A las once, después de cambiarla, mi hija dejó recostada a su madre y se acercó a besarla, como lo hacía todos los días. Entonces sucedió:

-¿vos estás bien?
Fue una frase corta que emanaba como un hilo frágil de vida. Mi hija y yo nos miramos, estupefactos, a punto de llorar. Ella le respondió a su madre que estaba bien, que se quedara tranquila.
Cuando salimos al pasillo Marta estaba desarmada; levantó su cabeza para sonreírme.

-vos también la escuchaste ¿no?
Parecía un milagro, después de tanto tiempo, y mi hija no contenía las lágrimas, mientras intentaba, sin remedio, ahogar los espasmos del llanto.
Atiné a abrazarla y a agradecer ese momento de lucidez de esa mujercita arropada en la cama y en su mundo. Me despedí de Marta y me sentí confiado.
Regresé al dormitorio. Al acercarme a Lucía noté que sus ojos, como hacía mucho tiempo no pasaba, estaban puestos en mí.

-¿vos estás bien?
Le dije que sí como un niño asustado, feliz de ser de nuevo visible para ella.

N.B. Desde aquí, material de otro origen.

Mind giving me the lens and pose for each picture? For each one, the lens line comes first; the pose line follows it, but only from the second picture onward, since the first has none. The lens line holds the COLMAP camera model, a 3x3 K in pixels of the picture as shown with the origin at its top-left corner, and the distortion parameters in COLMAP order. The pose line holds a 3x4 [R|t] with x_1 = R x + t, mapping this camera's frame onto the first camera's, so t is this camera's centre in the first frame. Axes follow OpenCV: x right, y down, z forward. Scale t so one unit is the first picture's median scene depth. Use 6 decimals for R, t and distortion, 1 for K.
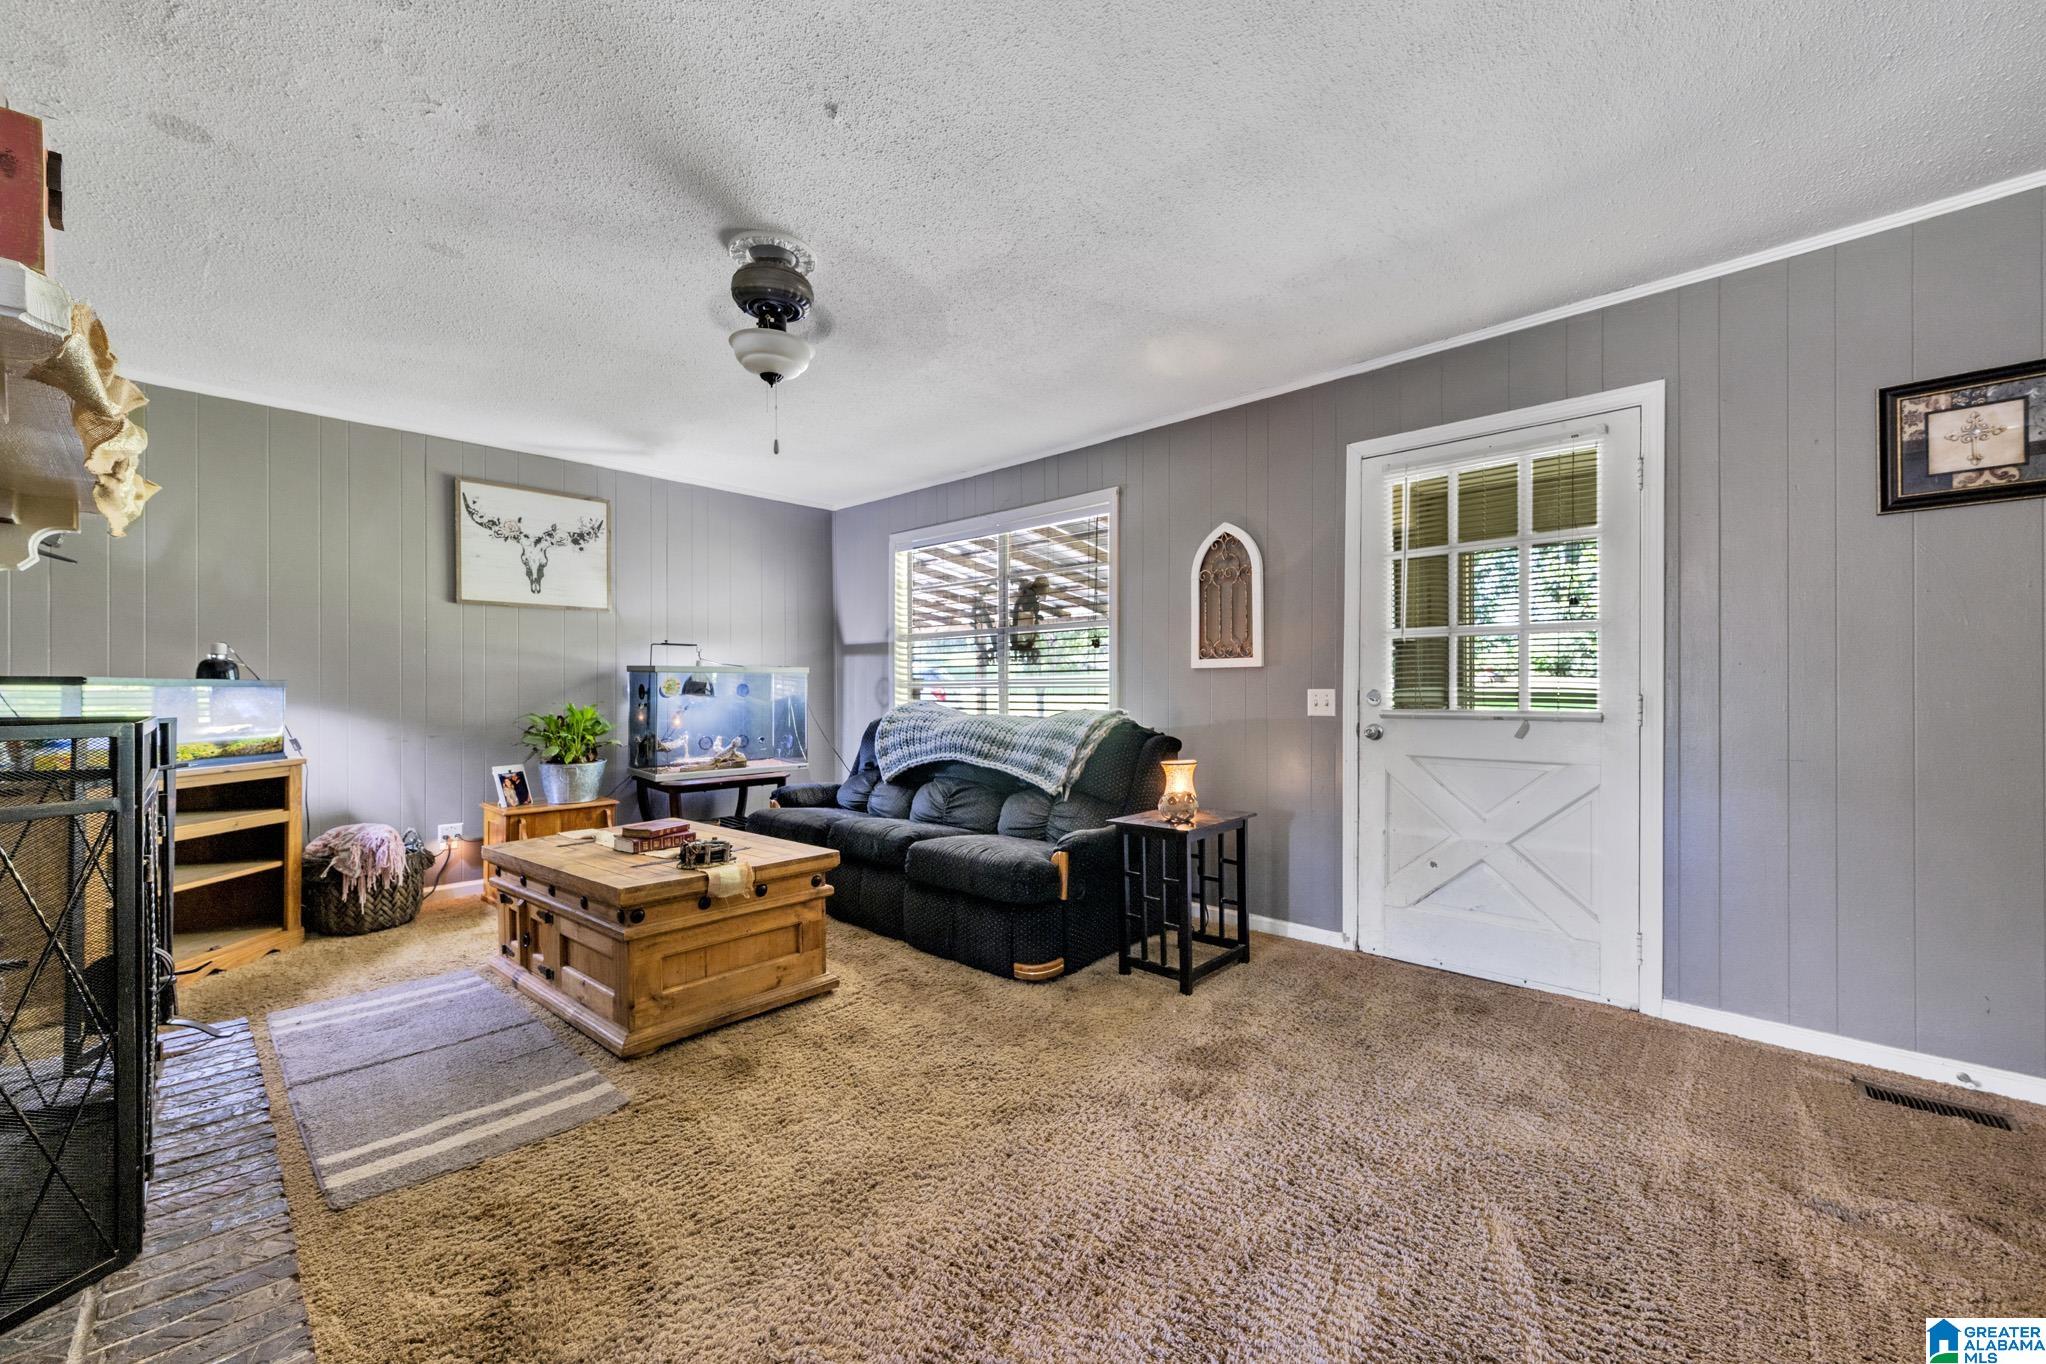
lens RADIAL K [[805.4, 0, 1022.6], [0, 805.4, 691.5], [0, 0, 1]] dist [0.002436, -0.000192]
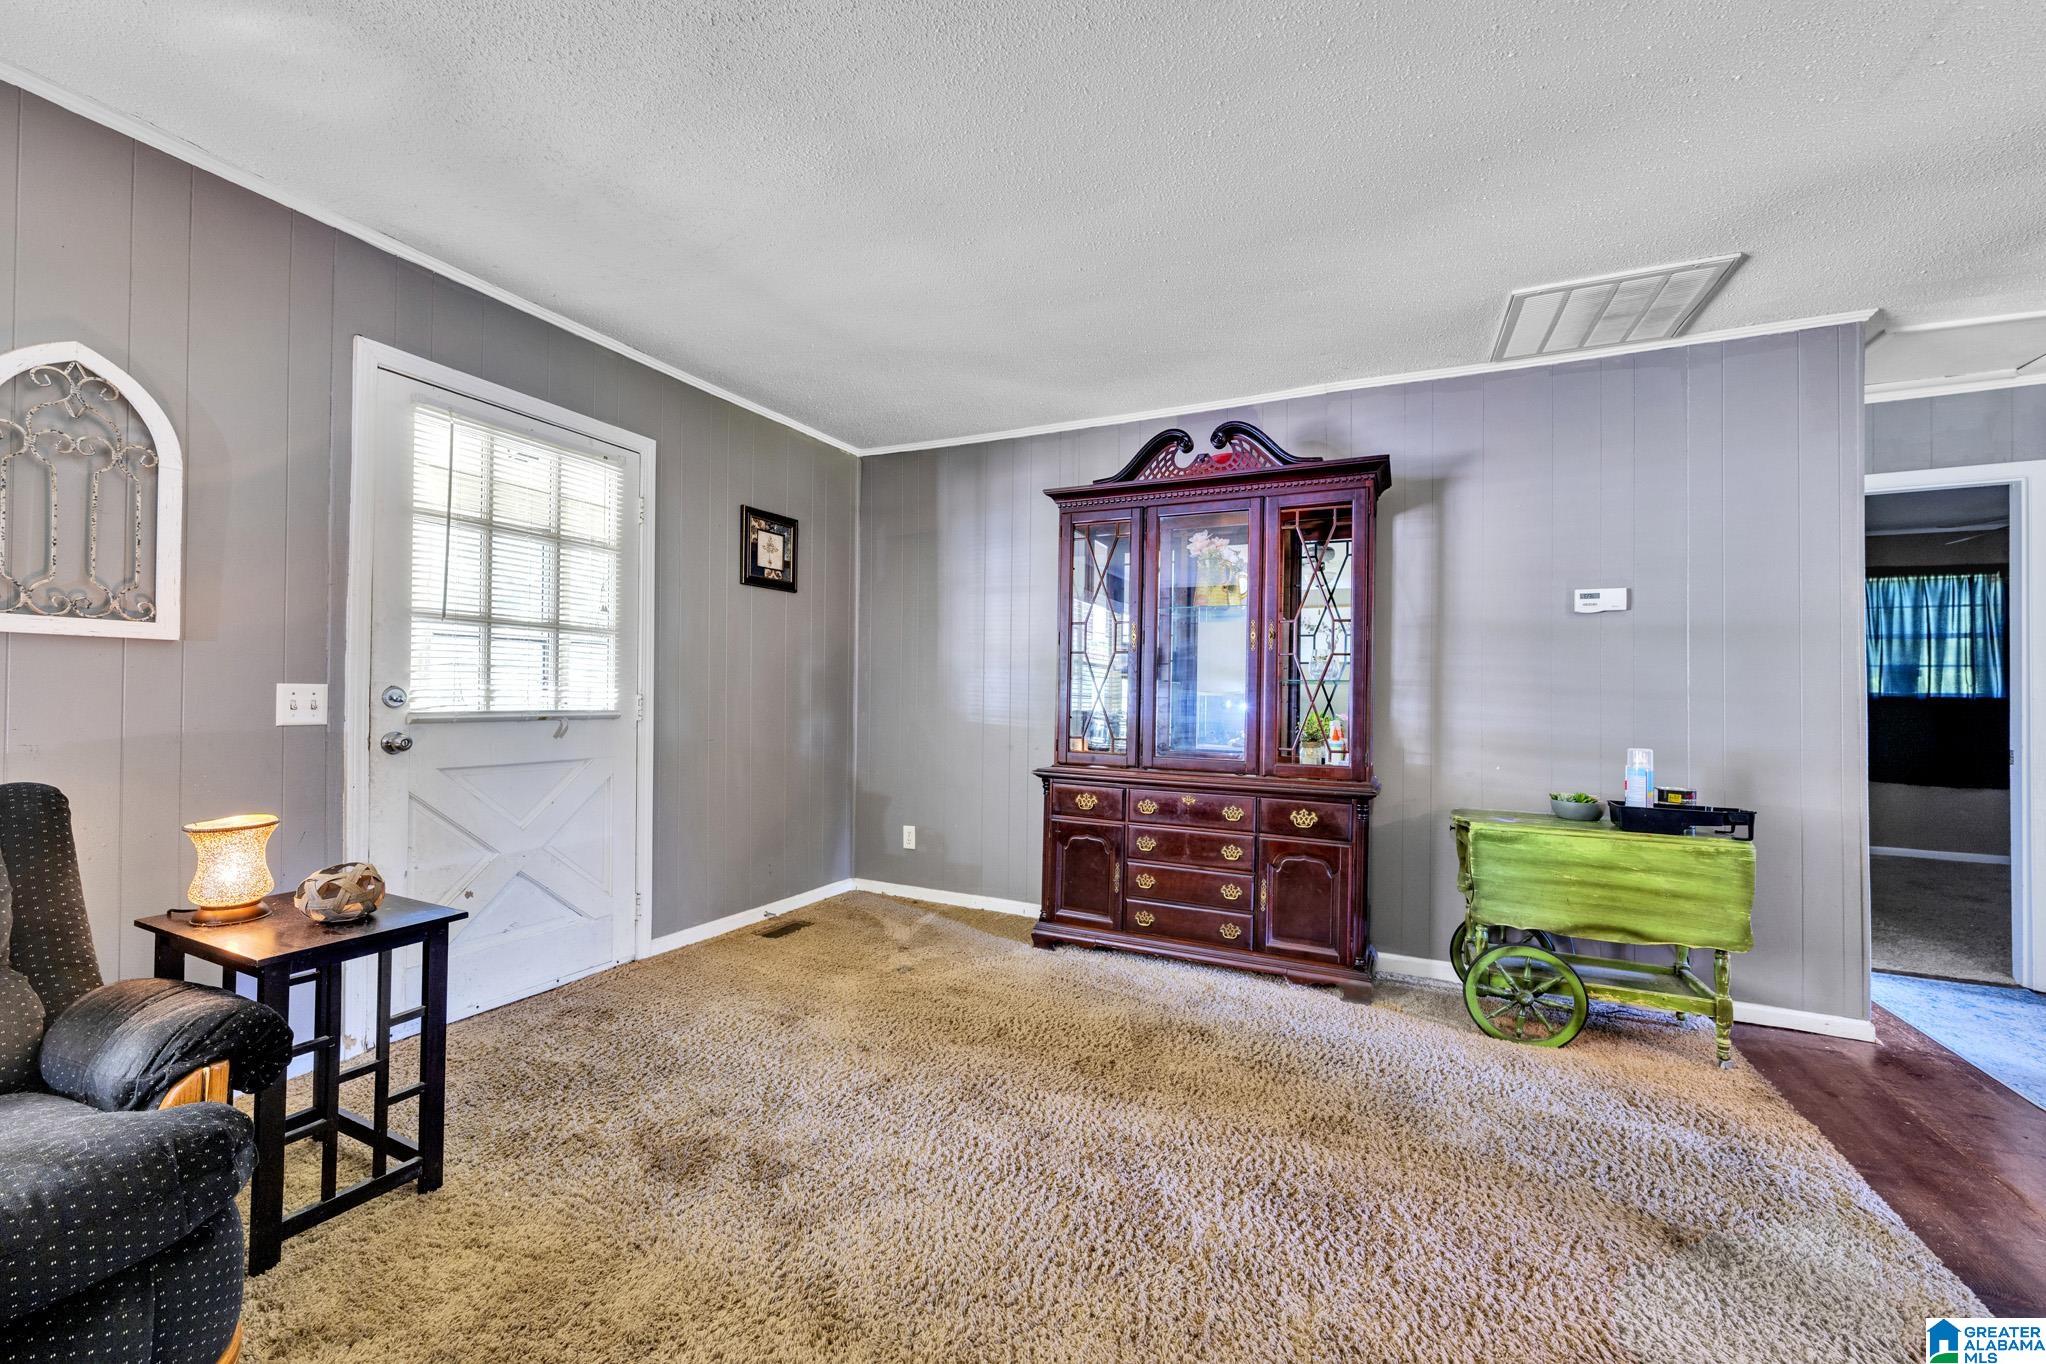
lens RADIAL K [[805.4, 0, 1020.3], [0, 805.4, 688.9], [0, 0, 1]] dist [0.002436, -0.000192]
pose [[-0.301241, 0.004533, 0.953537, -0.505068], [-0.016007, 0.999824, -0.009811, -0.001831], [-0.953414, -0.018219, -0.301115, 0.757275]]
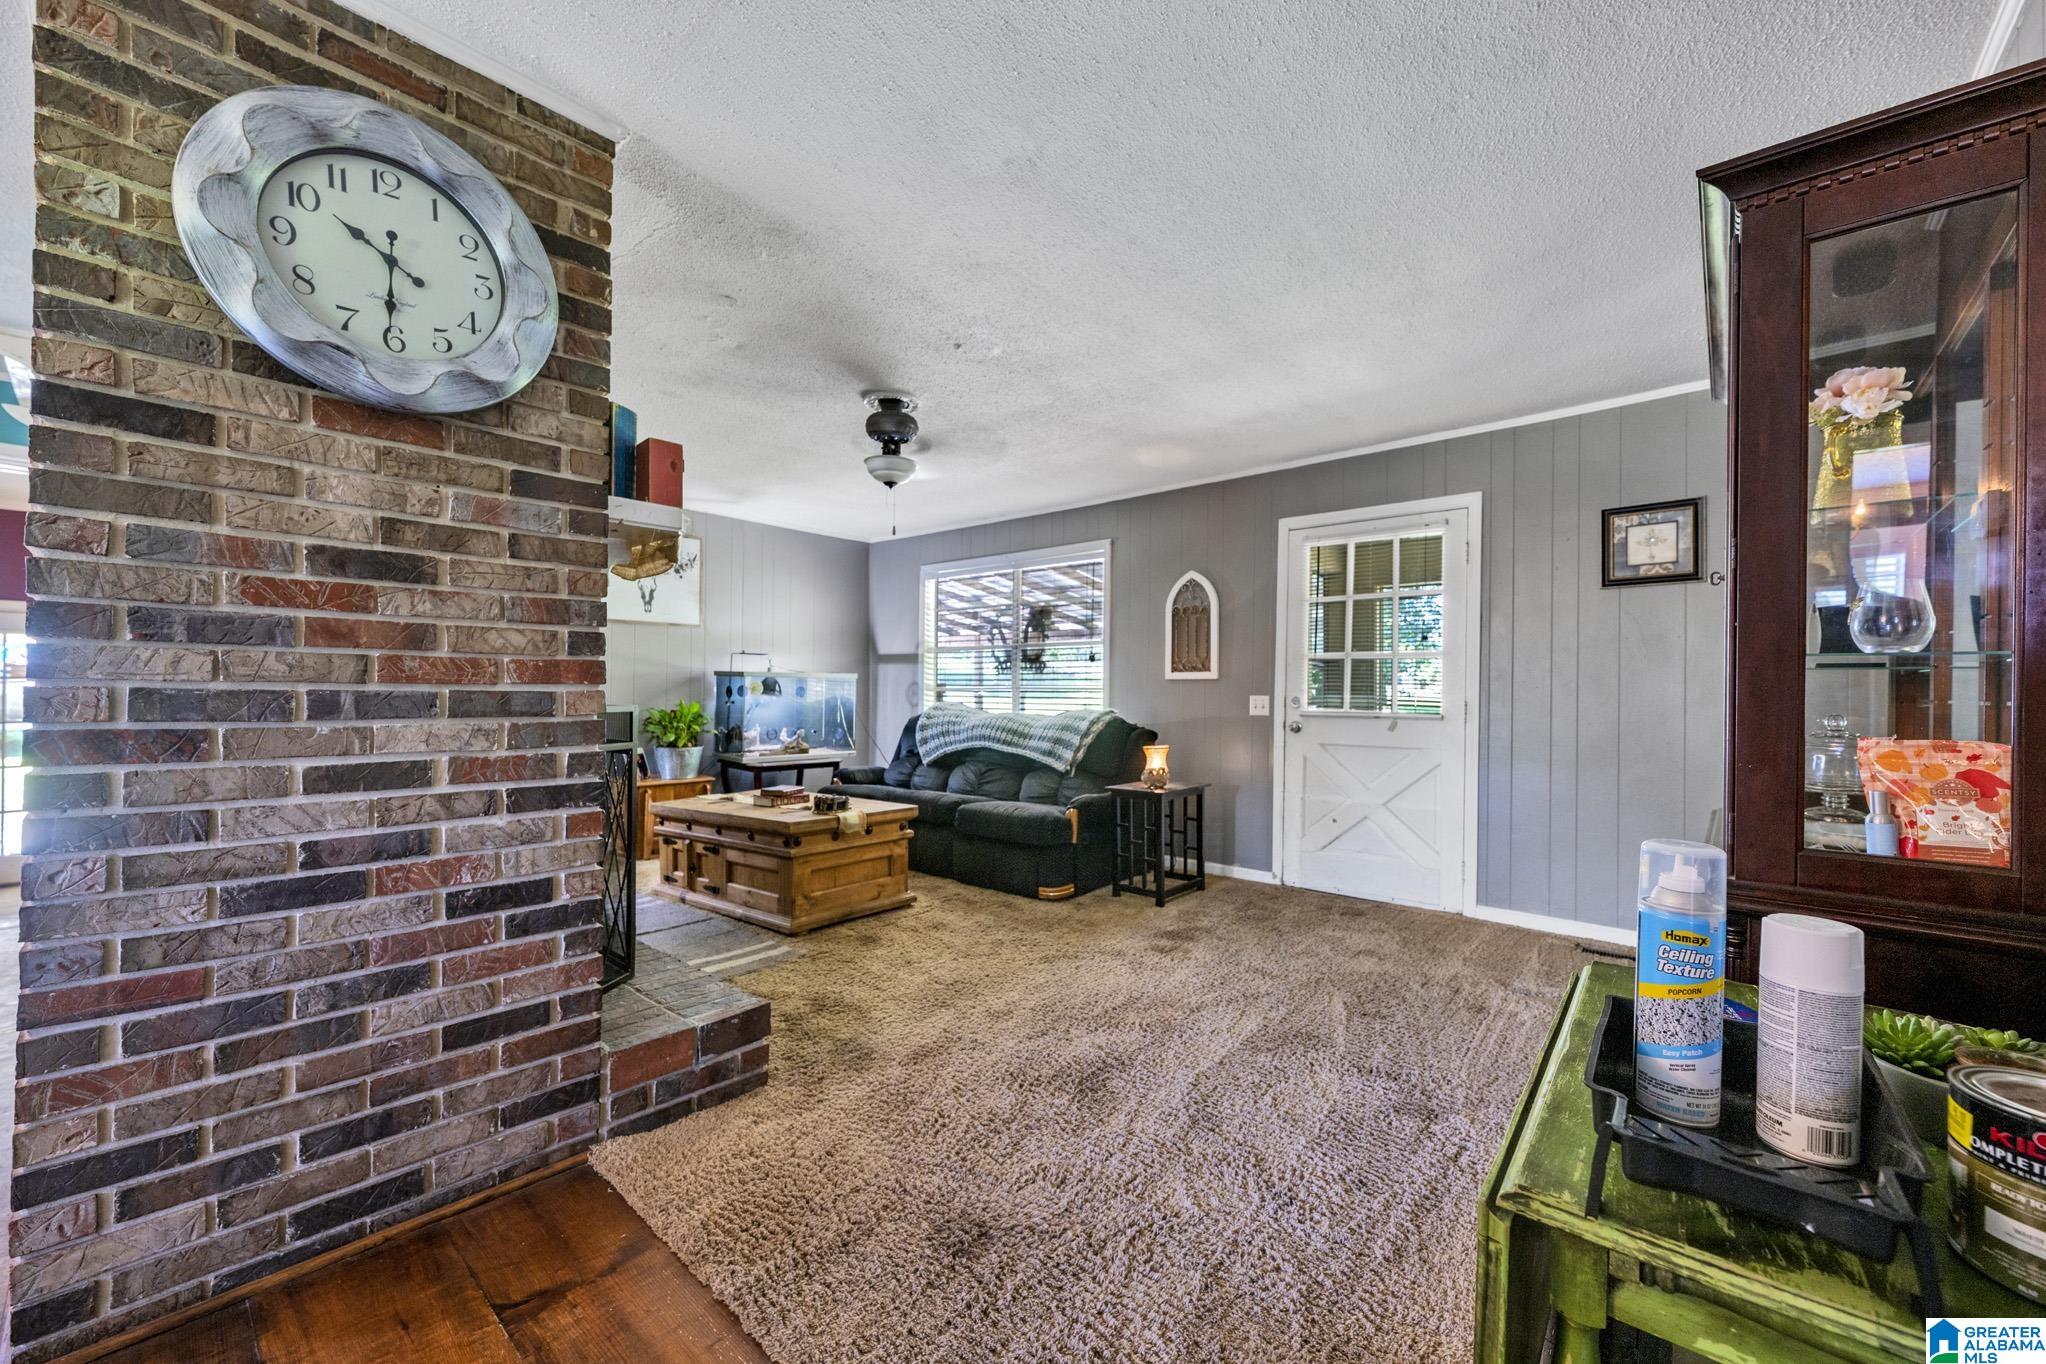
lens RADIAL K [[805.4, 0, 1020.9], [0, 805.4, 690.1], [0, 0, 1]] dist [0.002436, -0.000192]
pose [[0.999407, 0.011680, 0.032395, -0.094873], [-0.011460, 0.999910, -0.006961, 0.002204], [-0.032474, 0.006585, 0.999451, -0.424556]]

Quise correr y abrazarla, pero en cambio me quedé paralizado, mirando como ella movía su cabeza observando las cosas que la rodeaban: el palo de lluvia, la ventana siempre abierta, la mesita de arrime que ella pintó alguna vez, la puerta del armario.

-Esperame un ratito Lucía, voy a tomar mis remedios.
Ella me dijo que sí, que iba a esperarme. Cuando regresé al dormitorio su corazón ya no latía.
De pronto, un estruendo que venía de afuera me asustó. Me acordé de la manifestación de la mañana. Me asomé por la ventana y vi la calle repleta de gente coreando algo que no entendía, mientras se escuchaban bombos y bocinazos.
Grité a los que estaban abajo para que se callaran, que respetaran el silencio que de a poco se ganaba los espacios de mi casa. Como no me escucharon, empecé a insultarlos con todas mis fuerzas, sintiendo el dolor en la garganta, mientras el ardor en el estómago se agravaba. Miré a mi esposa que ya no despertaba. Cerré la ventana para que esos insensibles no pudieran molestarla, y me enterré en su pecho a llorar.